Pues siempre solía suceder, no importaba cuanto se esmerara por ser su amiga, las personas solían repudiarla al instante.

—«Seraphina, la nueva directora de diseño y el director general quieren verte en la sala de reuniones» —dijo una colega, sin ocultar su superioridad.

Dentro de la sala, el aire era opresivo.

Alaric Blackwood presidía la mesa, vestido de negro, con una expresión tan fría que parecía capaz de congelar el tiempo.

Frente a él yacía el proyecto fallido y un correo de queja del cliente que exigía una indemnización de ocho cifras.

Alaric levantó la vista un instante, notando sus ojeras y la sencillez de su aspecto, recordando las palabras de la noche anterior.

—«Comencemos» —su voz era hielo puro.

En la pantalla apareció el diseño. Seraphina detectó el error de inmediato: habían modificado su engaste original de cuatro garras por uno de seis, arruinando la refracción de la luz.

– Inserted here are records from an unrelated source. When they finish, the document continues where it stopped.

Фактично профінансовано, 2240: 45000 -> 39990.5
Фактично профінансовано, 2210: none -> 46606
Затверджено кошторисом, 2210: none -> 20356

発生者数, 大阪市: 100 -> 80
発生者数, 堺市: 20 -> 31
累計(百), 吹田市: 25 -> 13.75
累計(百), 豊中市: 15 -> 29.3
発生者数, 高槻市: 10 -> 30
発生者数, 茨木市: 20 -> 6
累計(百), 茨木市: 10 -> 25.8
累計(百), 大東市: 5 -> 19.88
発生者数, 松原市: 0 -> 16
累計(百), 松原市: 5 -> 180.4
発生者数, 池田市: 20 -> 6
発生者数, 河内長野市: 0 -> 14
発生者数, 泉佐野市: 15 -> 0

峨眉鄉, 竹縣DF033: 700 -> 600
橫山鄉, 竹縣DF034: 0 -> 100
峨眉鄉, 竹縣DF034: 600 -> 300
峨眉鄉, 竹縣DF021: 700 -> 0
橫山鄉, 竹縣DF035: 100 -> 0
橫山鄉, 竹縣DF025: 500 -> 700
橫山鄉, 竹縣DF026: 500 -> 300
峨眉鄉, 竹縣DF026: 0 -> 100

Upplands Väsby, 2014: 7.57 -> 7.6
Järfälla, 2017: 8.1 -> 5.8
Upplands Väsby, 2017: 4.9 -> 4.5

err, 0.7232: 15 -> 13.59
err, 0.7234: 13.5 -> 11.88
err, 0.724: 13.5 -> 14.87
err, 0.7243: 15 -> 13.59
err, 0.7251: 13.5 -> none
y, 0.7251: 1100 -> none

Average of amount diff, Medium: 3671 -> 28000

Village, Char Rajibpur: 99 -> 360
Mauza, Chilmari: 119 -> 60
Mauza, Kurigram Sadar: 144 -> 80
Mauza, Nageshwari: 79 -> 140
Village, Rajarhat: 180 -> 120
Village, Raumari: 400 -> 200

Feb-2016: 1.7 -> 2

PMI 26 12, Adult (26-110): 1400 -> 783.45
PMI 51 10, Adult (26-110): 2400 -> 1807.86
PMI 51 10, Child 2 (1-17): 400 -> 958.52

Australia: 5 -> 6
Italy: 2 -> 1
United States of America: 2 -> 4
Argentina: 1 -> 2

—Rick, te pido perdón, es mi culpa. Todo es mi culpa; después de todo, es mi responsabilidad. Aunque este proyecto siempre lo llevó Seraphina… —Serena se levantó con un gesto de culpa perfectamente ensayado—. Así que, por favor, no seas tan rudo con mi hermana, ella….

—«Tocaste mi diseño» —interrumpió Seraphina, haciendo que la pareja la observara con curiosidad. Serena no podía creerlo; Seraphina jamás había sido tan audaz como para enfrentarla.

—«¿Tienes pruebas?» —desafió Serena con arrogancia. Pensó que Seraphina solo estaba alardeando y que era hora de demostrarle quién mandaba y quién tenía el corazón de Alaric Blackwood.

—«Sí las tengo, 'hermana'» —Seraphina caminó hacia la pantalla y abrió el archivo original. —«Aquí. Es un error básico de curvatura. No es que mi diseño sea barato, es que tú lo arruinaste».

La sala quedó en un silencio mortal. Alaric cerró el archivo con indiferencia, sin validar la evidencia de Seraphina.

—«Basta» —sentenció Alaric—. «Seraphina, ya que eres la responsable principal de este diseño, debes asegurarte de que no haya problemas. Discúlpate con la directora Serena por tu actitud».

Serena sonrió apenas.

El corazón de Seraphina se hundió.

De repente lo entendió: la verdad no importaba. Lo que importaba era a quién creía él.

En la sala comenzaron los susurros.

—«La directora Serena es amiga de la infancia del presidente Alaric. Futura señora Blackwood».

—«¿No dicen que Alaric ya está casado?»

—«La nueva directora es demasiado buena…»

Seraphina se dio la vuelta y salió de la sala.

Frente a la oficina del presidente. Se apoyó contra la pared y cerró los ojos.

Imágenes cruzaron su mente: el chico bajo la lluvia cuando tenía trece años; el latido acelerado al verlo por primera vez; estos cinco años levantándose media hora antes cada día; incontables proyectos firmados por otros; mil noventa y seis noches esperando en aquella habitación de diez metros cuadrados.

Eso era lo que había esperado.

Seraphina respiró hondo, reunió el valor y llamó a la puerta.

—«Adelante», llegó la voz fría de Alaric.

Entró y caminó hasta el escritorio. Él no levantó la vista.

Colocó la carta de renuncia sobre la mesa.

Entonces él alzó la mirada hacia ella.

Era la primera vez que la observaba tan de cerca, tan directamente

—«¿Qué significa esto?» —preguntó él, alzando la vista.

—«Voy a renunciar. Fírmalo».

—«¿Solo por lo de hoy? ¿No ves estas siendo demasiado inmadura?